A three-time Oscar nominee Baumbach creates smart, insightful comedy- dramas like “The Squid and the Whale” and “Marriage Story.” “Noise” is his first non- original film. He traces its inception to COVID. “When I was reading it by chance with the pandemic I was surprised how relevant it felt at that moment.” He also felt, “Whatever moment was going on, it would feel relevant to that.”
“White Noise” is set in a small Midwest university town where Driver’s Jack Gladney is a professor of Hitler studies, even though he speaks no German. His wife, his fourth, is Babette (Greta Gerwig, Baumbach’s partner in life and often in his screenwriting). Jack’s university colleague Murray Siskind ( Don Cheadle) wants to do a similar studies course — about Elvis Presley.
“Delillo’s novel is a satire of academia and pop culture,” Baumbach, 53, explained. “And how academia has imbibed pop culture so you can have the essential study of Hitler alongside Elvis and search engines take it all in equal measure. I found that amazing about the novel. There’s real humor as well.”
Added Gerwig, 39, “When he started rereading the book I started reading the book and the language! How on fire Delillo was when writing. You want to read sections out loud because it has this inherent provocative quality, you want to share it with other people. Emotionally and intellectually it’s exciting.”
To “find” their characters, “We had long rehearsals,” Gerwig said. “That’s when they became more real; in the novel they were abstract.”

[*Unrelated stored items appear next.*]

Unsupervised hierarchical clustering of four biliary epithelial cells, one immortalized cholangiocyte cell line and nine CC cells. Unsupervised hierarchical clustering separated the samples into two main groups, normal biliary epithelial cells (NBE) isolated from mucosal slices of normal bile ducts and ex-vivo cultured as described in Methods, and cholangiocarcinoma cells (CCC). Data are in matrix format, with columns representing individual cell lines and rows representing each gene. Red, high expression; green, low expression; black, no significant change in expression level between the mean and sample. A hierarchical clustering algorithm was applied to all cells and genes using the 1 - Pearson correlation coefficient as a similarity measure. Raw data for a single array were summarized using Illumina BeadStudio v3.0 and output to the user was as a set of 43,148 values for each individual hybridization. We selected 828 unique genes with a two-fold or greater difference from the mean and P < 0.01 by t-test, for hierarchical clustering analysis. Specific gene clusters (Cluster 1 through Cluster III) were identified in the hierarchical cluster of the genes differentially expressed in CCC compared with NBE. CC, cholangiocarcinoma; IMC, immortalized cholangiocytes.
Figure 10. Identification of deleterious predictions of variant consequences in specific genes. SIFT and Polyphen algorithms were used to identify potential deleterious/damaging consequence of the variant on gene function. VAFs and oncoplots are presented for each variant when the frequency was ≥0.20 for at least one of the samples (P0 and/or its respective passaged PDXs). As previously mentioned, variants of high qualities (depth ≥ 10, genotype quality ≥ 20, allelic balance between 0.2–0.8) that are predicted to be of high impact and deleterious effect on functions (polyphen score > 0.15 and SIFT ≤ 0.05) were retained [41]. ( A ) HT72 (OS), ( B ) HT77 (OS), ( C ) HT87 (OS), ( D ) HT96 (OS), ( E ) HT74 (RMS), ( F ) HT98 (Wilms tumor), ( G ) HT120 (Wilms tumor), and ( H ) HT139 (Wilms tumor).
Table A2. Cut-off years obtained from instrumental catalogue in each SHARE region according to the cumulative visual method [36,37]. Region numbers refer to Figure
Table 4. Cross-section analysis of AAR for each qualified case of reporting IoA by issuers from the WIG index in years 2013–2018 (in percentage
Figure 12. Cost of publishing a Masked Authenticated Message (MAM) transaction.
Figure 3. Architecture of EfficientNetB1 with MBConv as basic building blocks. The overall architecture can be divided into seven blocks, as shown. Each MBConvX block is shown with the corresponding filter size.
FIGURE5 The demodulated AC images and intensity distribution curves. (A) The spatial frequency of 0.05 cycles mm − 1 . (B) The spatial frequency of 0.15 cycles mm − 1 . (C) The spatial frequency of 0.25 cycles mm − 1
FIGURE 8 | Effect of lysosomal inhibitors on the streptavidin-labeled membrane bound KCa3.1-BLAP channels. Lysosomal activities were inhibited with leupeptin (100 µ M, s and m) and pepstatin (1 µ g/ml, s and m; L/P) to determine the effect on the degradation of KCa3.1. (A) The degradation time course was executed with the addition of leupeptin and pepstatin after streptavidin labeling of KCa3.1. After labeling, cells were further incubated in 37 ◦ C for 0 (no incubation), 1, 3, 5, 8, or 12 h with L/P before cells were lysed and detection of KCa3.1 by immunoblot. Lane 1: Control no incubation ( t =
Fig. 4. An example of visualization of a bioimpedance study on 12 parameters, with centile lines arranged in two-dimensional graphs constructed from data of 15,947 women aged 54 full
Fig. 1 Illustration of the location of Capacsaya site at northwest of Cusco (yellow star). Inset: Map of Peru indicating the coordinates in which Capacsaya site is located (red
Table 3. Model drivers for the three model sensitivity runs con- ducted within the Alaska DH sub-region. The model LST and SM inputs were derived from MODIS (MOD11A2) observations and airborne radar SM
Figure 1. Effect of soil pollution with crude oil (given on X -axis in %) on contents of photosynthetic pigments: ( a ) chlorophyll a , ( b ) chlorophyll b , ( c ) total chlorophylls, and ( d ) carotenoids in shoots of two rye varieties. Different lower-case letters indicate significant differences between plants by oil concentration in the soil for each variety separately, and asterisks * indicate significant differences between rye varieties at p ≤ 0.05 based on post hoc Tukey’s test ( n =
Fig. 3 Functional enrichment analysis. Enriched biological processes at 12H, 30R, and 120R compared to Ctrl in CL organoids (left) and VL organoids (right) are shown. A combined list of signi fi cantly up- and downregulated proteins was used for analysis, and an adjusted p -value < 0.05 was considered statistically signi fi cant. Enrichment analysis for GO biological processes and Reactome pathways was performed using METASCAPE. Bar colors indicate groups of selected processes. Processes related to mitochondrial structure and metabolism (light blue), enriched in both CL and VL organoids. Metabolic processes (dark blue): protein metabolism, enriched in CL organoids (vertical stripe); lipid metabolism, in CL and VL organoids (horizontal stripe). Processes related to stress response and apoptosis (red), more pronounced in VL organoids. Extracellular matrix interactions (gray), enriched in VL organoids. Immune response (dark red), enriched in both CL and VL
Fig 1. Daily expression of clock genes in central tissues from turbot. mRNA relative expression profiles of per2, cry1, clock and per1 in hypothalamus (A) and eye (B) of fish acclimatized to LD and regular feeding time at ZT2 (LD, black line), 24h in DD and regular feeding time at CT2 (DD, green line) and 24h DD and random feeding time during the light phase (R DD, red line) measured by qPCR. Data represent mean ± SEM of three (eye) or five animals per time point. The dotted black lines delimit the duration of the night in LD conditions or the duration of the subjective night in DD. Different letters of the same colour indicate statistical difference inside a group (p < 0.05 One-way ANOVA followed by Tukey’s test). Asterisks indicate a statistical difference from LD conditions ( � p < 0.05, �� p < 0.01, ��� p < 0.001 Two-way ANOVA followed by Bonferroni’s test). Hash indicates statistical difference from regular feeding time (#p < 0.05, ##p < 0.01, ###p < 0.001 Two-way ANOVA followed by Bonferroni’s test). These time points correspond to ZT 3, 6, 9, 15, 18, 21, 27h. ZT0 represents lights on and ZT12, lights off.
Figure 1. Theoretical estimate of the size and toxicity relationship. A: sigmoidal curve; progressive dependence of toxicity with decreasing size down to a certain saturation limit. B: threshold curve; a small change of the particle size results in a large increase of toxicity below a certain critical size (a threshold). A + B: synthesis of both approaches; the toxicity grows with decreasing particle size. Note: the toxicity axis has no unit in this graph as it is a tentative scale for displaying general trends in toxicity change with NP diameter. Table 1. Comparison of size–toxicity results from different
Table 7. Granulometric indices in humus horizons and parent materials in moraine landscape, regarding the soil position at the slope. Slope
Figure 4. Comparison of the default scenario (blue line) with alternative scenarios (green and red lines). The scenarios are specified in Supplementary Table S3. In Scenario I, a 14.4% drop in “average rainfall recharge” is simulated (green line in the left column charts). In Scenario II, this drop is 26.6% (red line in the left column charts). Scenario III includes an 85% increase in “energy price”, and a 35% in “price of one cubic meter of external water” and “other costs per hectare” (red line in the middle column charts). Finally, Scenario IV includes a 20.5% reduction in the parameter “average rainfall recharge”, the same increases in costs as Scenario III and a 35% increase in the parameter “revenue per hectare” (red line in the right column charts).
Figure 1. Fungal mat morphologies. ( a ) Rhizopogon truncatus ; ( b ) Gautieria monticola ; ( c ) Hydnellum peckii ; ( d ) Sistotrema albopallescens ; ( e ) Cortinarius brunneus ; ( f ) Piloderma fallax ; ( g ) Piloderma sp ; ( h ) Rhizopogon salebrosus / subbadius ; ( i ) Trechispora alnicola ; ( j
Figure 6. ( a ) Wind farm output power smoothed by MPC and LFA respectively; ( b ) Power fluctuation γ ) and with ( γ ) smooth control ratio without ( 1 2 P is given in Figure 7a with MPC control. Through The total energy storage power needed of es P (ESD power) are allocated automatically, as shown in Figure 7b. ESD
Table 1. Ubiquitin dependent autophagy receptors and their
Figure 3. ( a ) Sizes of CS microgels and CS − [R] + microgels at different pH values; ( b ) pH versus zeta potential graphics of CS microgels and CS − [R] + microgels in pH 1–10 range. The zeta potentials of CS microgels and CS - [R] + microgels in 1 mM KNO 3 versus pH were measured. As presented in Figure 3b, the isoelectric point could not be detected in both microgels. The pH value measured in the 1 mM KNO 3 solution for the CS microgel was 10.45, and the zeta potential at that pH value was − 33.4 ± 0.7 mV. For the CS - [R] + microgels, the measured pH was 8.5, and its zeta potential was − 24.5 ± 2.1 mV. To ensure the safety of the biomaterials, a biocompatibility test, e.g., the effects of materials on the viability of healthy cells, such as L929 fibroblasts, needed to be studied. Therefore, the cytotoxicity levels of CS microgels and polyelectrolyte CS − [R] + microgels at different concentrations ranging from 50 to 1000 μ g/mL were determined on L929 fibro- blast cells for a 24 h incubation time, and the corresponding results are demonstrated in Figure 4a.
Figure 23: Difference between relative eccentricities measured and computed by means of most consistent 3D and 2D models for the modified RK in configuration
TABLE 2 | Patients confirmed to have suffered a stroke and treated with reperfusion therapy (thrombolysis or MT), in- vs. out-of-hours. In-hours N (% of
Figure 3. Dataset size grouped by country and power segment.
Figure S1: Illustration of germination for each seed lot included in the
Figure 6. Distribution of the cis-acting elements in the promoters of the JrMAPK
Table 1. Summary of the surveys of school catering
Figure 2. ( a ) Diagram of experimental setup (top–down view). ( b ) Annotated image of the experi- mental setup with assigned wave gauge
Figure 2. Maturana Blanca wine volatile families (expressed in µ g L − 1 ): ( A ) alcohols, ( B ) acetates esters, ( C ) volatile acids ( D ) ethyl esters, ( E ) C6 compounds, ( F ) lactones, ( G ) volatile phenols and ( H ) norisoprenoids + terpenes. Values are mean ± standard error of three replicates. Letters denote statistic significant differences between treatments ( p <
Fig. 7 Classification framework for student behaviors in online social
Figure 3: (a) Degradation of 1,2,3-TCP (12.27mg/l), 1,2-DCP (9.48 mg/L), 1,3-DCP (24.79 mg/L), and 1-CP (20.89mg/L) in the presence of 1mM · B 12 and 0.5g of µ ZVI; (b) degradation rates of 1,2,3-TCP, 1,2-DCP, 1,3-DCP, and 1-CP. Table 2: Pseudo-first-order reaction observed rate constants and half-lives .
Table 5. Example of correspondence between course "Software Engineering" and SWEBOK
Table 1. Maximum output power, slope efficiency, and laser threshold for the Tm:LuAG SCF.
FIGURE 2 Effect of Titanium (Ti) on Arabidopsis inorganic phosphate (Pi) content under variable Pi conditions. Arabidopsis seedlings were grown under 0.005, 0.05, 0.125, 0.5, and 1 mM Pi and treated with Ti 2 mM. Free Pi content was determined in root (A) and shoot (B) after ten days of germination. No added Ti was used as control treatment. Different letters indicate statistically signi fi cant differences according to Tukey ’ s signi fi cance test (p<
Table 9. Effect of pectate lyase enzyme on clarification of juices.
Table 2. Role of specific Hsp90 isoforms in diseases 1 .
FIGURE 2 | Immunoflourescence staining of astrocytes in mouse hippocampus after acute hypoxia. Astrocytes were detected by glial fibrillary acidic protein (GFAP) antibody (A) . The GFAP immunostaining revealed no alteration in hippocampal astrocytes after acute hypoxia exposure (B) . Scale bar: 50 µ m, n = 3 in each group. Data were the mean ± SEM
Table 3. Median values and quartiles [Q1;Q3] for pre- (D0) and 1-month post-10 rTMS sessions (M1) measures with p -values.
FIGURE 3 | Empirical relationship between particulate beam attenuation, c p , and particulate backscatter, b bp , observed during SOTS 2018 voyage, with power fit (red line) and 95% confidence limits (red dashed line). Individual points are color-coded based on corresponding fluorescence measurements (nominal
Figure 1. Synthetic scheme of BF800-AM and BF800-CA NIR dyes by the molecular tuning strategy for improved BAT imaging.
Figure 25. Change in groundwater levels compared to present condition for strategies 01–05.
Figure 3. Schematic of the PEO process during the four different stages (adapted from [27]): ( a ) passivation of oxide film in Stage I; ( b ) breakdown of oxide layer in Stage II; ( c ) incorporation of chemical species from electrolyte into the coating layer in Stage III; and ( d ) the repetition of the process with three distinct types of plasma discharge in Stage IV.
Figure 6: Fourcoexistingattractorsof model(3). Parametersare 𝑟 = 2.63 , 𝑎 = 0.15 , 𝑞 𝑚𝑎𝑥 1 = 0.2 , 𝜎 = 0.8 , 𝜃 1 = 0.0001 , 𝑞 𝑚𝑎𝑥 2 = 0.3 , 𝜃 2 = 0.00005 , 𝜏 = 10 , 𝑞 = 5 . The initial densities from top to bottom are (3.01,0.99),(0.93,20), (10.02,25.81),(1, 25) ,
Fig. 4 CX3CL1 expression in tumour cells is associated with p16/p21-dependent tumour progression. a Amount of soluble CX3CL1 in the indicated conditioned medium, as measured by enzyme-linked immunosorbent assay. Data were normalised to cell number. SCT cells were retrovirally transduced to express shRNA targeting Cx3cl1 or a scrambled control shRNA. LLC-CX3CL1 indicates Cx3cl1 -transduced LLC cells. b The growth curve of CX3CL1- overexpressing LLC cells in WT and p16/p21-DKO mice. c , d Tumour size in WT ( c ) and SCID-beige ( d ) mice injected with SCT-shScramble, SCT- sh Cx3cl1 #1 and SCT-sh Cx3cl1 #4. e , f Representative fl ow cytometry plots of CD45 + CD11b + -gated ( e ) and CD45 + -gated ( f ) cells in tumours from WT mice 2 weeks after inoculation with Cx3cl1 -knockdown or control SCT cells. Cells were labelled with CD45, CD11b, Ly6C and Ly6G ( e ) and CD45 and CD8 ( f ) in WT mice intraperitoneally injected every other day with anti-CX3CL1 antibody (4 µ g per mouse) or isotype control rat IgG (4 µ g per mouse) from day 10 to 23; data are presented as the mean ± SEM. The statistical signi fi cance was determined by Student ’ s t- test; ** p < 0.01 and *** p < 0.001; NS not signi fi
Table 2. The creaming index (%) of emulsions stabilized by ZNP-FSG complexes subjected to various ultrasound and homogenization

“There was lots of material and we rehearsed it like other movies,” said Driver, 39, of this, his fourth Baumbach movie.
“But this one has moments of theatricality. And it’s personal. It feels like Noah but the style is different and so is the tone. It’s Noah’s perspective on the book and our actor’s perspective on that.”
Baumbach sees “White Noise” as “The story of American culture,” and he references its 1985 publication to the movies he was watching then as an adolescent.
“It was a very formative time for me, the movies I saw then. It led me to do what I do. So I saw this as the story of American cinema.
“I thought of the
80s noirs, the disaster movies, the family on vacation movies — all that’s inside of this because Delillo laid it all out for me. This material called out to me.”